Título: Para presidente, imprensa age como a da Venezuela
Autor: Ana Paula Scinocca, Ângela Lacerda
Fonte: O Estado de São Paulo, 17/12/2005, Nacional, p. A4

Não há rigor com veracidade das denúncias, acusa

O presidente Luiz Inácio Lula da Silva fez ontem duras críticas à imprensa. Ao participar do lançamento da pedra fundamental da Refinaria Abreu e Lima, ao lado do presidente venezuelano, Hugo Chávez, Lula comparou o comportamento da imprensa brasileira com o da Venezuela. "Vão marcando a alma de cada pessoa atacada e, muitas vezes, não se tem a grandeza de pedir desculpa quando reconhece que estava errado", disse. "Como haverá o dia do juízo final para cada um e nós, haverá o dia em que a verdade irá prevalecer." Dirigindo-se a Chávez, a quem chamou de "amigo e irmão", Lula afirmou que conheceu o venezuelano num momento em que a imprensa do país vizinho o castigava duramente. "Estava um dia no hotel com Marco Aurélio (hoje assessor especial para assuntos internacionais da Presidência da República) assistindo à TV. A propaganda contra o Chávez era de tamanha magnitude, as ofensas pessoais ao Chávez eram de tamanha magnitude, que eu jamais imaginei que num país democrático pudesse a imprensa pudesse agir da forma que agiu."

A lembrança foi a senha para que Lula fizesse a comparação com a linha adotada pela mídia brasileira. "Agora estamos vivendo no Brasil algo semelhante.

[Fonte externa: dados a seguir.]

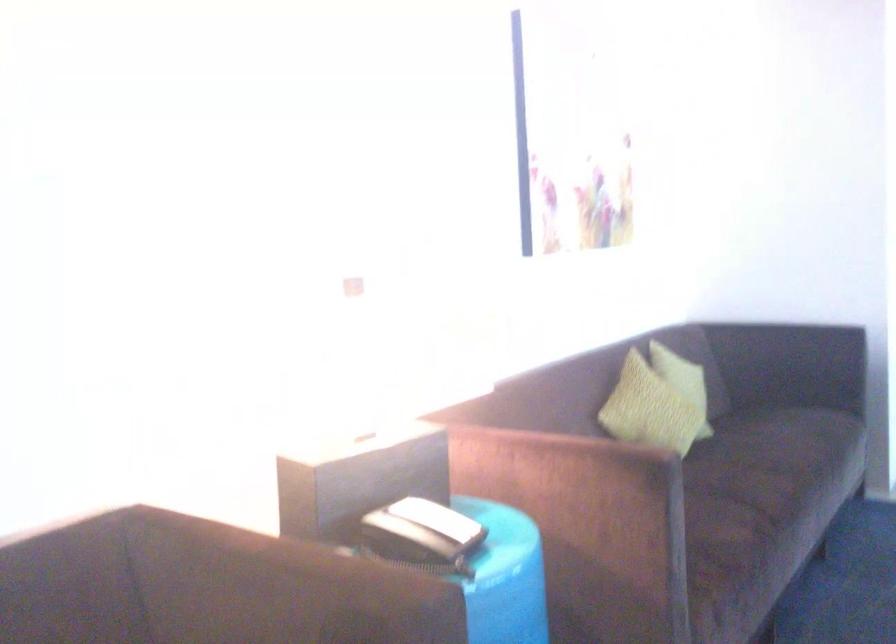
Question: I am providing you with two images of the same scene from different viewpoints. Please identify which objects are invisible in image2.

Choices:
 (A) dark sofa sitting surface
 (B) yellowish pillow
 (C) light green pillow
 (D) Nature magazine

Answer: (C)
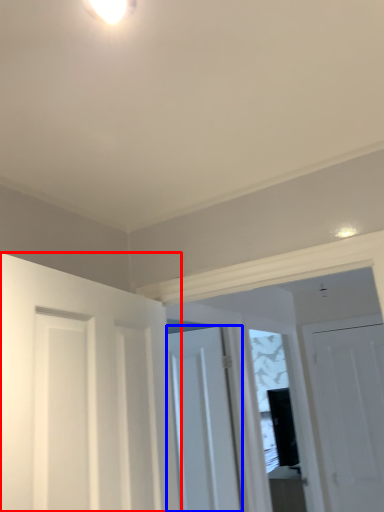
Question: Which point is closer to the camera, door (highlighted by a red box) or door (highlighted by a blue box)?

Choices:
 (A) door
 (B) door

Answer: (A)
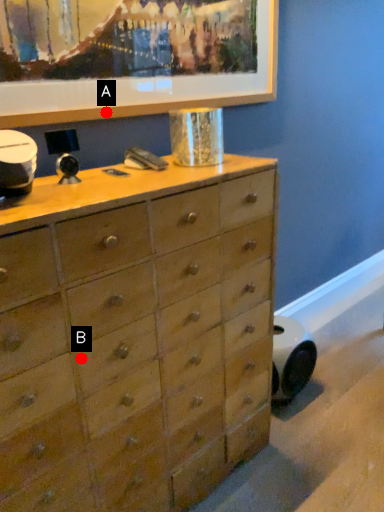
Question: Two points are circled on the image, labeled by A and B beside each circle. Which point appears closest to the camera in this image?

Choices:
 (A) A is closer
 (B) B is closer

Answer: (B)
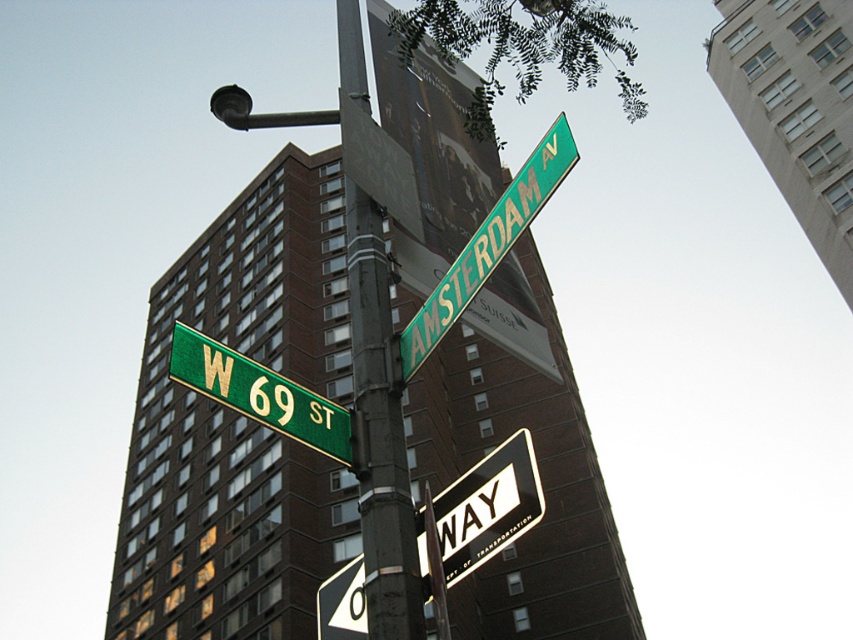
Question: Does metallic pole at center have a lesser width compared to white plastic one-way sign at upper center?

Choices:
 (A) no
 (B) yes

Answer: (A)

Question: Which object is farther from the camera taking this photo?

Choices:
 (A) green matte street sign at upper left
 (B) metallic pole at center

Answer: (A)

Question: Can you confirm if metallic pole at center is bigger than green matte street sign at upper left?

Choices:
 (A) no
 (B) yes

Answer: (B)

Question: Is metallic pole at center below green matte street sign at upper left?

Choices:
 (A) yes
 (B) no

Answer: (B)

Question: Among these objects, which one is nearest to the camera?

Choices:
 (A) green metallic street sign at upper center
 (B) metallic pole at center
 (C) green matte street sign at upper left

Answer: (A)

Question: Which point is closer to the camera?

Choices:
 (A) (474, 536)
 (B) (479, 228)
 (C) (381, 285)

Answer: (A)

Estamos vivendo um momento em que as pessoas não têm preocupação de saber se é verdade ou não a denúncia", comentou.

O presidente disse que no Brasil a imprensa "primeiro publica" para depois checar a veracidade das informações. "Não há nenhuma responsabilidade em apurar", reclamou.

Lula avaliou que o País vive um clima de denuncismo semelhante ao de outras nações. Para o presidente, vários políticos sabem o significado de uma denúncia que não tem apuração, não tem prova. "Vão marcando a alma de cada pessoa atacada", frisou.

JUSCELINO

À vontade em seu Estado natal, e diante de uma platéia favorável - que exibia faixas de apoio, como "Lula, Lutar, Mudar, Vencer" e "Para o bem do povo, Lula de novo" -, o presidente disse que o tempo se encarregará de revelar as verdades e revelar injustiças que tenham sido cometidas.

Em seguida, voltou a citar como exemplo os presidentes Juscelino Kubitschek e Getúlio Vargas. "Tivemos nesse País alguns grandes presidentes, mas vou lembrar de um: Juscelino", anotou. "Se pegar hoje o que a imprensa falava entre 1956 e 1961, percebe o massacre que se fazia contra o presidente Juscelino. 45 anos depois vejo uma propaganda na TV Globo: estão fazendo um documentário especial sobre o mais importante presidente que o País já teve."

Ao mencionar Getúlio, Lula disse que "quem mais tinha ódio" dele era uma pequena parcela da elite brasileira, "sobretudo do Sul do País, porque ele acabou com a escravidão dos trabalhadores, criando a legislação trabalhista".

Recorrendo a um velho chavão de campanha, quando reclamava do preconceito da elite, Lula voltou a falar que há no Brasil quem não saiba conviver em democracia. "Estou mais dedicado a ler a vida desses homens (Juscelino e Getúlio) para compreender a história do meu país e para perceber que nem todo mundo está habituado a viver em democracia", disse.

"A democracia, para algumas pessoas aqui, era boa quando o povo tinha apenas o direito de gritar que estava com fome, porque na cabeça de alguns esse era o limite da democracia, o povo poder reclamar. Não estavam preparados para que a democracia, levada às suas últimas conseqüências, fizesse um torneiro mecânico presidente da República. Não estava no prognóstico."

"Estamos provando que a democracia é o melhor dos instrumentos. Ela permite desde um grande empresário a um operário chegar à Presidência. Esse é um valor tão grande que, possivelmente, alguns levarão alguns anos para saber o significado", comentou, para em seguida lembrar que o preconceito não é exclusividade do Brasil. "Mesmo nas dificuldades da democracia, é possível construir um espaço e convivência política na adversidade, onde a alternância de poder é a melhor solução para consolidar o processo democrático."